OPINIONFinancing

Delivery could force changes in the restaurant business model

As delivery visits replace existing visits, lower profits will push more companies to look for new options, says RB’s The Bottom Line.
Photograph courtesy of Honeygrow

The Bottom Line

If delivery is the future of the restaurant business, the restaurant business as it is currently constructed is in trouble.

The service is growing rapidly. But it’s increasingly replacing existing restaurant business rather than taking business away from grocers or other food retailers.

And as this incremental nature diminishes, the industry will have to adapt. Because delivery orders are not as profitable as other business.

For the latest piece of evidence, we refer to our podcast from last week, when Honeygrow founder Justin Rosenberg told a story about walking into one of his restaurants and finding the staff busy, but the dining room mostly empty.

“We haven’t seen a positive effect,” he said. “If anything we’ve seen profitability erode.”

Honeygrow has started taking app orders and delivery orders from its test kitchen in Philadelphia, under the theory that the kitchen can divert delivery orders away from busy locations while demonstrating a model that could work as the service takes hold.

This isn’t necessarily an anti-delivery screed. It is a caution to operators about some of the more aggressive predictions on the delivery business, and a strong suggestion that they take a deep look at their business model and operations to adapt to the profit challenges more of these orders will inevitably bring.

Some of the predictions I’ve heard have tended toward the spectacular. “The restaurant is replacing the grocery freezer section,” for instance, which is decidedly not what’s happening.

As delivery has grown in recent years, overall same-store traffic to the restaurant business has struggled. Black Box Intelligence index traffic has been down for more than three years, including a 1.5% decline in September.

And some chains that have gone big into the delivery trend haven’t demonstrated the traffic growth one would think would occur if the service was incremental. McDonald’s transaction count has fallen all year despite having delivery at about half of its restaurants.

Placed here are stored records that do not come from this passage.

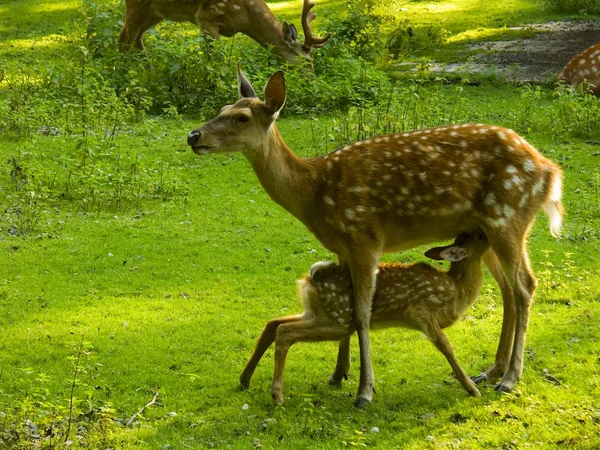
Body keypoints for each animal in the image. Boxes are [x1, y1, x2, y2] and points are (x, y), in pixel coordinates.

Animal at [119, 0, 330, 65]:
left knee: (135, 39)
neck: (245, 17)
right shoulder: (206, 16)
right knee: (124, 39)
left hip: (154, 13)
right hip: (137, 6)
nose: (312, 80)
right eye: (307, 61)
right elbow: (214, 59)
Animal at [240, 230, 492, 402]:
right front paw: (472, 389)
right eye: (480, 235)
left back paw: (244, 380)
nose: (491, 231)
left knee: (273, 323)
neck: (456, 290)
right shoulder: (421, 312)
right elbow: (447, 348)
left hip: (318, 313)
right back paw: (276, 395)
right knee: (284, 332)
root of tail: (312, 276)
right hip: (339, 320)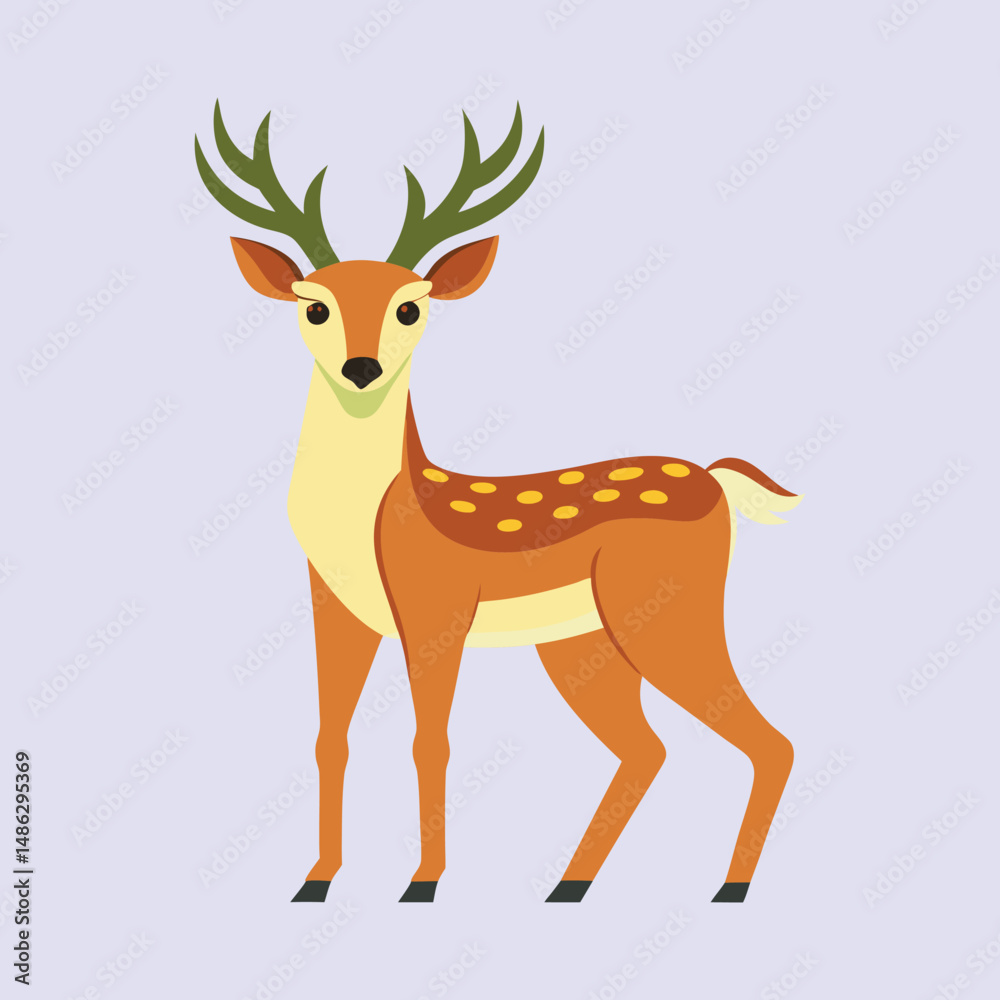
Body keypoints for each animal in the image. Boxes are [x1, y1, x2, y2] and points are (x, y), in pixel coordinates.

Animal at [195, 101, 802, 905]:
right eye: (314, 307)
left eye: (411, 307)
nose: (363, 368)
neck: (374, 519)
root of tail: (714, 479)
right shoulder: (333, 604)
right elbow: (330, 737)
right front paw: (315, 881)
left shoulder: (438, 606)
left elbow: (431, 740)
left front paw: (422, 883)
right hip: (579, 642)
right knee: (648, 748)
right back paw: (568, 885)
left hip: (670, 608)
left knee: (766, 739)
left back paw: (728, 888)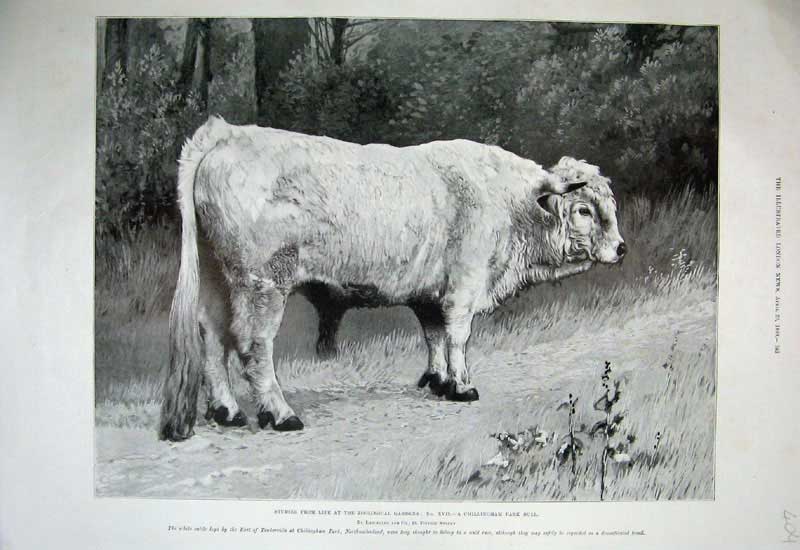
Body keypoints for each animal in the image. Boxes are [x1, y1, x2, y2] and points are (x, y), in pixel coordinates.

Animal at [159, 116, 625, 441]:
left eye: (611, 206)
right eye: (584, 210)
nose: (621, 248)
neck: (509, 203)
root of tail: (227, 133)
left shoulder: (430, 293)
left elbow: (434, 336)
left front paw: (438, 381)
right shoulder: (464, 285)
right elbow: (457, 336)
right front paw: (463, 387)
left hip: (216, 277)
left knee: (212, 336)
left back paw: (227, 410)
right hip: (263, 283)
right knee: (253, 345)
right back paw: (279, 413)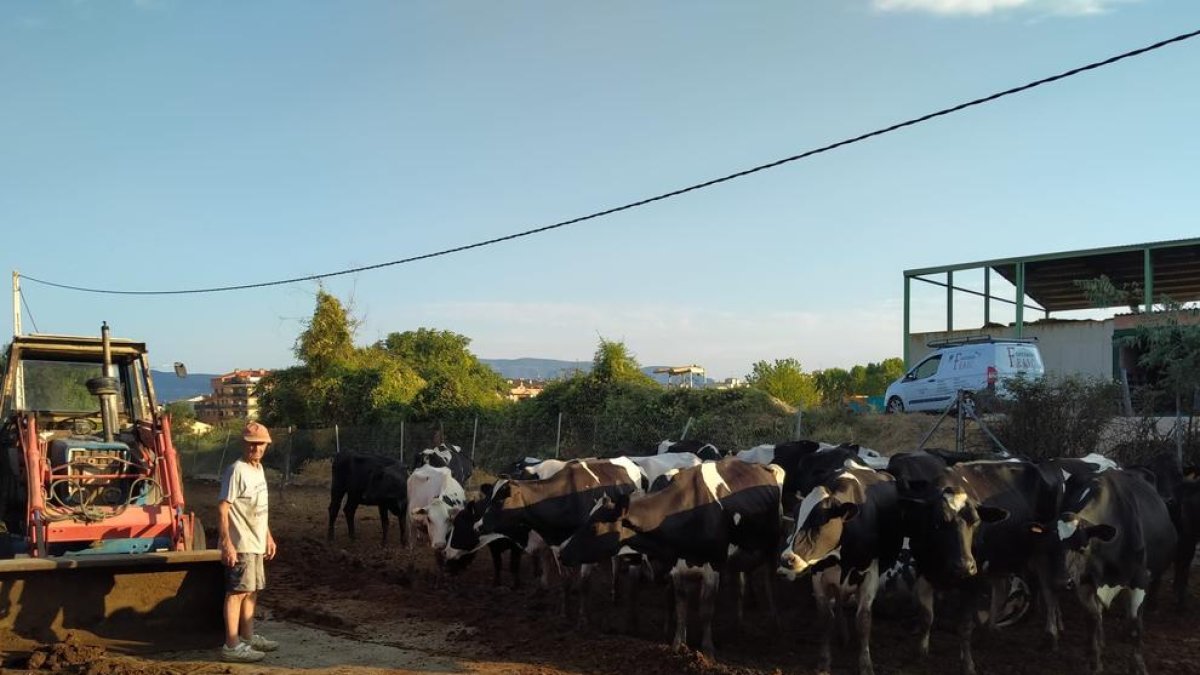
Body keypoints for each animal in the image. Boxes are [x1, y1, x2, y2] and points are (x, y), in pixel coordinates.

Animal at [554, 456, 782, 658]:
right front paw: (678, 645)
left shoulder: (714, 564)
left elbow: (706, 609)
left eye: (593, 526)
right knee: (741, 583)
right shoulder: (676, 566)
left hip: (771, 546)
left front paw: (708, 648)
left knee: (769, 581)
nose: (564, 552)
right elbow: (681, 606)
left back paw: (773, 622)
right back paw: (739, 623)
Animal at [777, 466, 902, 672]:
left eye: (820, 520)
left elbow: (863, 620)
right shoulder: (818, 576)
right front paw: (824, 662)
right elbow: (826, 618)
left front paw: (866, 664)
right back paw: (843, 635)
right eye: (795, 518)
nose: (787, 559)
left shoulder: (870, 574)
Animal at [1060, 468, 1171, 672]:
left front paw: (1138, 666)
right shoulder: (1084, 581)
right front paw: (1095, 663)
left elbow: (1135, 625)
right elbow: (1092, 619)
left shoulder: (1139, 580)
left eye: (1083, 547)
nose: (1063, 581)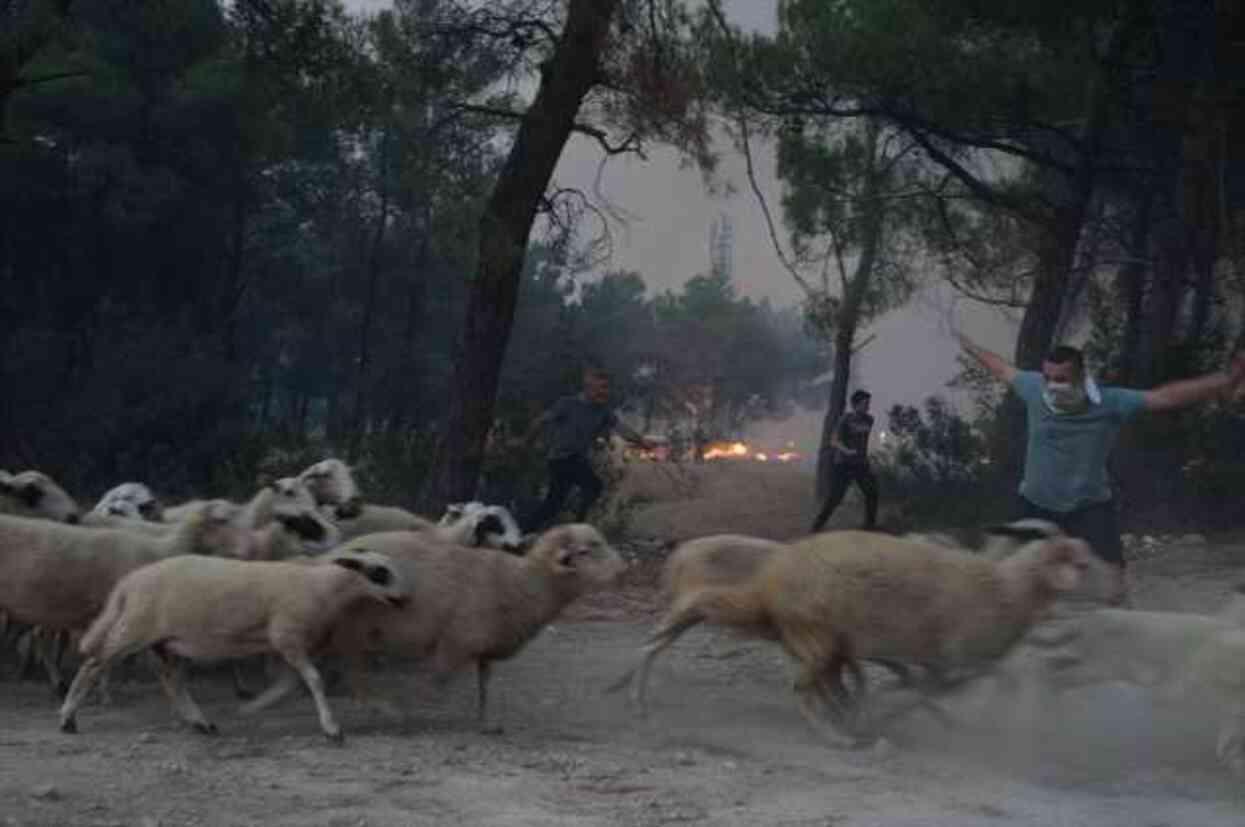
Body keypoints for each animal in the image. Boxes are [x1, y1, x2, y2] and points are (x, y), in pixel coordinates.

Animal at [58, 548, 408, 742]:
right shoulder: (287, 636)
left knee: (172, 681)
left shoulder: (288, 644)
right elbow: (314, 680)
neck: (323, 588)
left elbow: (292, 683)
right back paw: (67, 719)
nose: (405, 599)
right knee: (93, 665)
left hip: (165, 641)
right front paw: (333, 730)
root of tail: (128, 583)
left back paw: (201, 723)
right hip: (134, 629)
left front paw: (255, 706)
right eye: (380, 572)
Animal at [301, 525, 622, 732]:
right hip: (355, 630)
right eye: (587, 549)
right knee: (349, 676)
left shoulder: (484, 648)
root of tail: (324, 558)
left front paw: (486, 723)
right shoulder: (455, 642)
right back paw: (375, 711)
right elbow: (437, 682)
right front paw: (416, 714)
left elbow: (484, 684)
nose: (624, 568)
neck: (526, 582)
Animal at [607, 530, 1095, 747]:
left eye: (1083, 562)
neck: (1006, 587)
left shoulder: (859, 649)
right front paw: (873, 718)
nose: (1096, 588)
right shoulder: (938, 653)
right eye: (1070, 562)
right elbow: (912, 687)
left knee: (656, 642)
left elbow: (878, 683)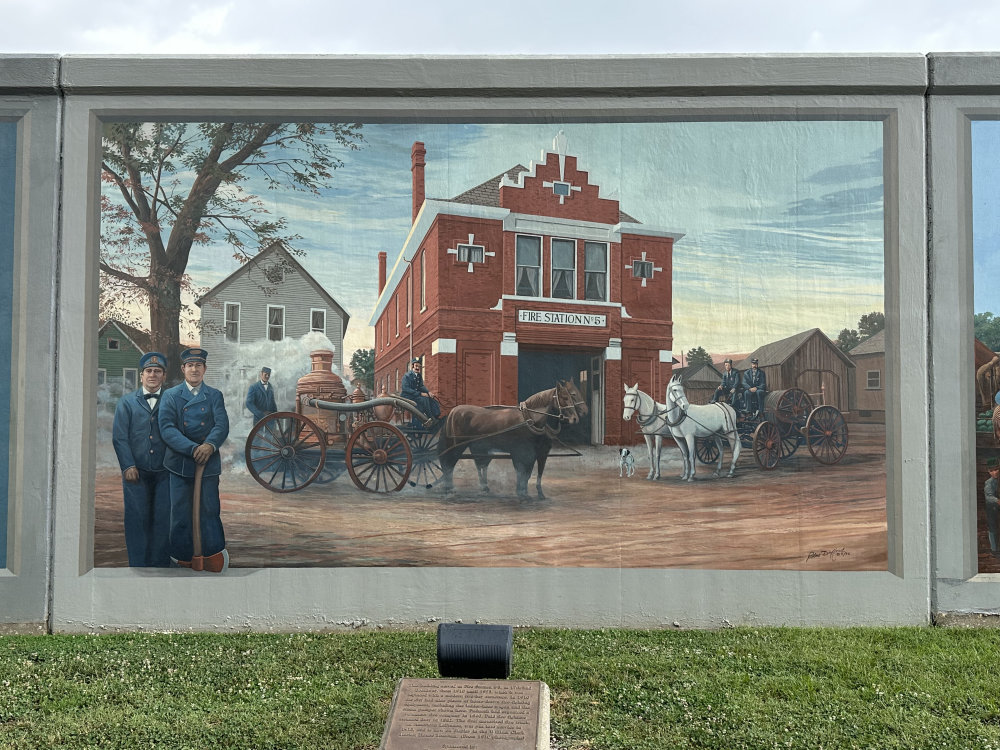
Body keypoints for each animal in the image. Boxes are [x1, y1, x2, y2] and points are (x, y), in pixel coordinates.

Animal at [438, 382, 584, 500]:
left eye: (571, 397)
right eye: (565, 398)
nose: (575, 418)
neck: (529, 419)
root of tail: (453, 411)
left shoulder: (535, 454)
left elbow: (528, 473)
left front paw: (530, 492)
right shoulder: (520, 453)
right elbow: (522, 472)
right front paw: (522, 492)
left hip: (477, 447)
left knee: (475, 464)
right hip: (457, 446)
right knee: (449, 464)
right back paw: (449, 489)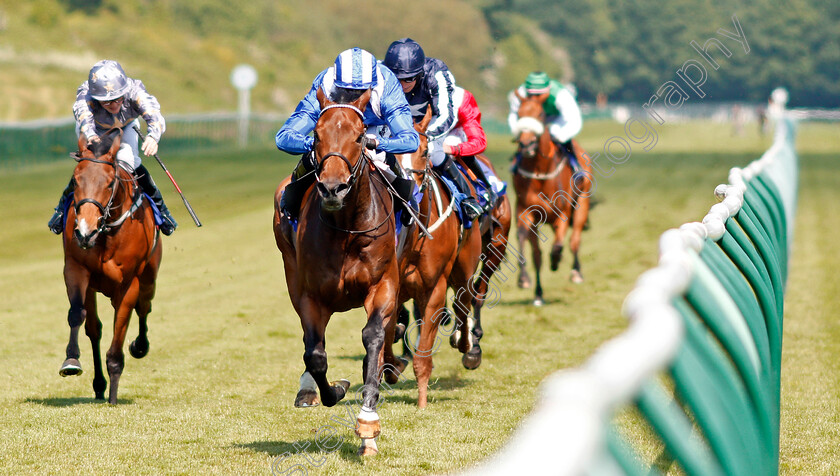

All of which suggests that delivery is mostly replacing existing visits. And if delivery is replacing existing business, it’s taking away from the profitability because of the fees restaurants have to pay for the service. Or, if they are employing their own drivers, they have to fund those costs.

That should force more moves like the ones we’ve seen recently from Honeygrow as well as from the Atlanta-based chicken chain Chick-fil-A, which is opening two delivery and catering locations in Nashville.

Chains such as Famous Dave’s and Outback Steakhouse are also toying with the prospect of delivery-only locations.

More to the point, however, restaurants have to rethink their everyday models to adapt to a business where more customers are taking their food with them. That means smaller boxes, for instance, and fewer seats inside the restaurant and perhaps parking spaces dedicated for delivery drivers.

“Delivery is here,” James Walker, vice president of North America for Subway, said back in May. “But as delivery grows, more of your customers will want to get their food that way, and it’ll be less incremental.”

This is a challenging environment for the industry right now. Traffic is weak. Labor costs are high. Rent costs are not exactly cheap. Add into that a delivery business that adds another cost element for operators and profitability becomes an even bigger challenge.